Trimeris and its partner Roche gave up Wednesday on a needle-free device that they had hoped would lead to increase sales of the HIV drug Fuzeon.

Fuzeon must be injected twice a day by needle. The facts the drug had to be administered by needle and by needle have been considered impediments to Fuzeon sales.

After the markets closed Wednesday, Trimeris (Nasdaq: TRMS) and Fuzeonsaid they would withdraw attempts to win regulatory approval for the Biojector 200 device. It is made by Bioject Medical Technologies.

The decision was made based on a “comprehensive assessment” of clinical trials involving the Biojector and what the companies called a “significant delay” in winning Food and Drug Administration approval.

The Biojector device remains available for other uses.

“While the device has shown potential benefit for some patients, we don’t believe it’s the ideal alternative delivery option for all treatment-experienced patients,” said Michelle Zupancic, vice president for HIV at Roche.

“We continue to review other options for administering Fuzeon,” she added. “In addition, we continue to offer Nurse Connections, a free support program that provides patients in the U.S. with personalized, in-home instruction from a highly-trained nurse.”

The nurse program was launched by Trimeris and Roche in an attempt to help patients administer the drug and thus increase sales.
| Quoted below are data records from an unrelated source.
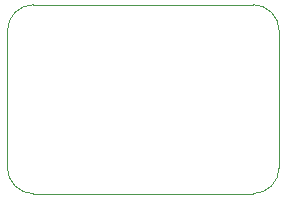
<source format=gm1>
%TF.GenerationSoftware,KiCad,Pcbnew,7.0.7*%
%TF.CreationDate,2023-09-18T16:38:50-04:00*%
%TF.ProjectId,Encoder Mount,456e636f-6465-4722-904d-6f756e742e6b,rev?*%
%TF.SameCoordinates,Original*%
%TF.FileFunction,Profile,NP*%
%FSLAX46Y46*%
G04 Gerber Fmt 4.6, Leading zero omitted, Abs format (unit mm)*
G04 Created by KiCad (PCBNEW 7.0.7) date 2023-09-18 16:38:50*
%MOMM*%
%LPD*%
G01*
G04 APERTURE LIST*
%TA.AperFunction,Profile*%
%ADD10C,0.100000*%
%TD*%
G04 APERTURE END LIST*
D10*
X88250000Y-105800000D02*
G75*
G03*
X90450000Y-108000000I2200000J0D01*
G01*
X109050000Y-108000000D02*
G75*
G03*
X111250000Y-105800000I0J2200000D01*
G01*
X111250000Y-94200000D02*
G75*
G03*
X109050000Y-92000000I-2200000J0D01*
G01*
X111250000Y-94200000D02*
X111250000Y-105800000D01*
X88250000Y-105800000D02*
X88250000Y-94200000D01*
X90450000Y-92000000D02*
G75*
G03*
X88250000Y-94200000I0J-2200000D01*
G01*
X109050000Y-108000000D02*
X90450000Y-108000000D01*
X90450000Y-92000000D02*
X109050000Y-92000000D01*
M02*

</source>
Fuzeon received FDA approval in 2003.

Earlier this year Trimeris and Roche ended their partnership in developing another HIV drug. Trimeries decided to proceed with the project by itself.
Injection site reactions, or ISRs, from administering Fuzeon have occurred in 98 percent of patients studied, and of those 4 percent stopped using the drug, the companies said.

Some patients using the Biojector reported nerve pain lasting up to six months.